- **DESCRIPTION OF THE TASK**: Rewrite the forum thread on JKD from "JKD does has" to "their own purpose).", changing "religious extremists" to "political extremists".

*** Opening of EXCERPTED TEXT ***

JKD does has a structure and it is not totally formless...as with a lot of religious extremists, people often take things out of context and make it say anything they want to (often times to suit their own purpose).  

Also see here with a great post by AC Pilot and article by Dan Inosanto:

http://www.martialtalk.com/forum/showthread.php?t=21435

Regards,
Walt


----------



## cfr (May 21, 2006)

Calm Intention said:
			
		

> :
> 
> I respectfully disagree on 'it looks like something'.... I don't think its supposed to look like anything- Bruce did not want to be defined, along with what he was attempting to convey.


 
And respectful disagreements are a fair thing. But keep in mind, I wasnt asking for it to be defined. I asked what it looked like. I stated what it looks like when I do it. Someone else said when he does it, it has lots of kicks. Someone else said when he does it theres a good amount of trapping. So while it may not look like anything when you do it, for others it looks like a heavy boxing emphasis, lots of kicking, lots of trapping, etc.


----------



## Calm Intention (May 21, 2006)

cfr said:
			
		

> Well, if you do JKD, what does it look like? Is it full of high flashy kicks? Lots of trapping? Lots of stop kicks/ hits? Do you do cartwheels and try to kick people that way? It looks like something.


 
I apologize,  but I still think you're slapping an M.O. on yourselves when you ask that question,  and in my interpretation(and I may be wrong),  this is the anti-thesis of Bruce's concern about not to be blocked in by the static nature of a specific arts techniques(being defined)-- or, as 'what does your J.K.D. look like'.
This reminds of quantum physics 'wave vs. particle'.   I think we should remain as the Wave(universal and infinite....un-defined),,  un-available and intangible for your enemy/opponent to figure out.

Somehow,  I feel the thread-starter was testing us with this question.

*If anyone here really knows Master Lee's philosophy, I'd respect their opinion.


----------



## cfr (May 21, 2006)

Calm Intention said:
			
		

> I apologize, but I still think you're slapping an M.O. on yourselves when you ask that question, and in my interpretation(and I may be wrong), this is the anti-thesis of Bruce's concern about not to be blocked in by the static nature of a specific arts techniques(being defined)-- or, as 'what does your J.K.D. look like'.
> This reminds of quantum physics 'wave vs. particle'. I think we should remain as the Wave(universal and infinite....un-defined),, un-available and intangible for your enemy/opponent to figure out.
> 
> Somehow, I feel the thread-starter was testing us with this question.
> ...

*** Close of EXCERPTED TEXT ***
*** Opening of MATERIAL PROVIDED ***

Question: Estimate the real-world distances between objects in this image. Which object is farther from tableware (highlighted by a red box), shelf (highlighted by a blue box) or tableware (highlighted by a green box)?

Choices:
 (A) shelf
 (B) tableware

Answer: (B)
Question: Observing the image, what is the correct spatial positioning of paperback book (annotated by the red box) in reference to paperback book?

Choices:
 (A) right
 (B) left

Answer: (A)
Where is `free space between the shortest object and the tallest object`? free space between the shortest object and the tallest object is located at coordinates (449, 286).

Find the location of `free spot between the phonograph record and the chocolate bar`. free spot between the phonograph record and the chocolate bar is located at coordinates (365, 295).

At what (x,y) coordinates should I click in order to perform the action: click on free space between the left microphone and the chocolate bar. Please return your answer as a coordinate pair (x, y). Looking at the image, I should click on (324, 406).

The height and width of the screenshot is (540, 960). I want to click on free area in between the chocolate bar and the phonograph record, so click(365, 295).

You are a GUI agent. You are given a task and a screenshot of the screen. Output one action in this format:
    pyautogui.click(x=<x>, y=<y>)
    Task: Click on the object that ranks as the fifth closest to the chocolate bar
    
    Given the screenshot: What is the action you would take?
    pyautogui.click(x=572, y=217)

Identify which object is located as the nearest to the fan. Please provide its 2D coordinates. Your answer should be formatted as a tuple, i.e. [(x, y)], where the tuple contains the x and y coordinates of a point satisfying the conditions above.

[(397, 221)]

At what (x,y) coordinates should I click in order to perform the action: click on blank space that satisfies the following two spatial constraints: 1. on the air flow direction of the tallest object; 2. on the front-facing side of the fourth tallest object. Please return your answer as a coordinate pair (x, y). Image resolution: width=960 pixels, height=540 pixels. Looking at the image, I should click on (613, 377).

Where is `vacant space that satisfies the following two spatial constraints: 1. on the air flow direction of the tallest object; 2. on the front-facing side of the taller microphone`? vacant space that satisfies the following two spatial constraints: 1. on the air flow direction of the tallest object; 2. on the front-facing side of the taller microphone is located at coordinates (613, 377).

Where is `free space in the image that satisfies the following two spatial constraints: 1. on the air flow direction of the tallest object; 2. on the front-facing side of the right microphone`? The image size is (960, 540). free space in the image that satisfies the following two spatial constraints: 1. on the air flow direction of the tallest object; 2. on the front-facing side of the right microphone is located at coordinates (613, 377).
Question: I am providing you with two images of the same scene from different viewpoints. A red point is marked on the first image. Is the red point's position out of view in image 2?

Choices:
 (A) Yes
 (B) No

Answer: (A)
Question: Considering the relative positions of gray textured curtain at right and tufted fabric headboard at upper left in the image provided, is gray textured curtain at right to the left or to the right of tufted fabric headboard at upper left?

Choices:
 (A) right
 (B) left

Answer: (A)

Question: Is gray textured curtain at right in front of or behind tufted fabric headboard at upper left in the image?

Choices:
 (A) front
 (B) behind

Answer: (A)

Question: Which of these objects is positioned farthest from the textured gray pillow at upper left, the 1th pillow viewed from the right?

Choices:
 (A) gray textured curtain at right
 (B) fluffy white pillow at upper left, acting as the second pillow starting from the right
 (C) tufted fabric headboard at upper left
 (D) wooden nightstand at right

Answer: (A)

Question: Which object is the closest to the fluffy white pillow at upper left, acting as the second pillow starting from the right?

*** Close of MATERIAL PROVIDED ***

- **SOLUTION TO THIS EXERCISE**:
JKD does has a structure and it is not totally formless...as with a lot of political extremists, people often take things out of context and make it say anything they want to (often times to suit their own purpose).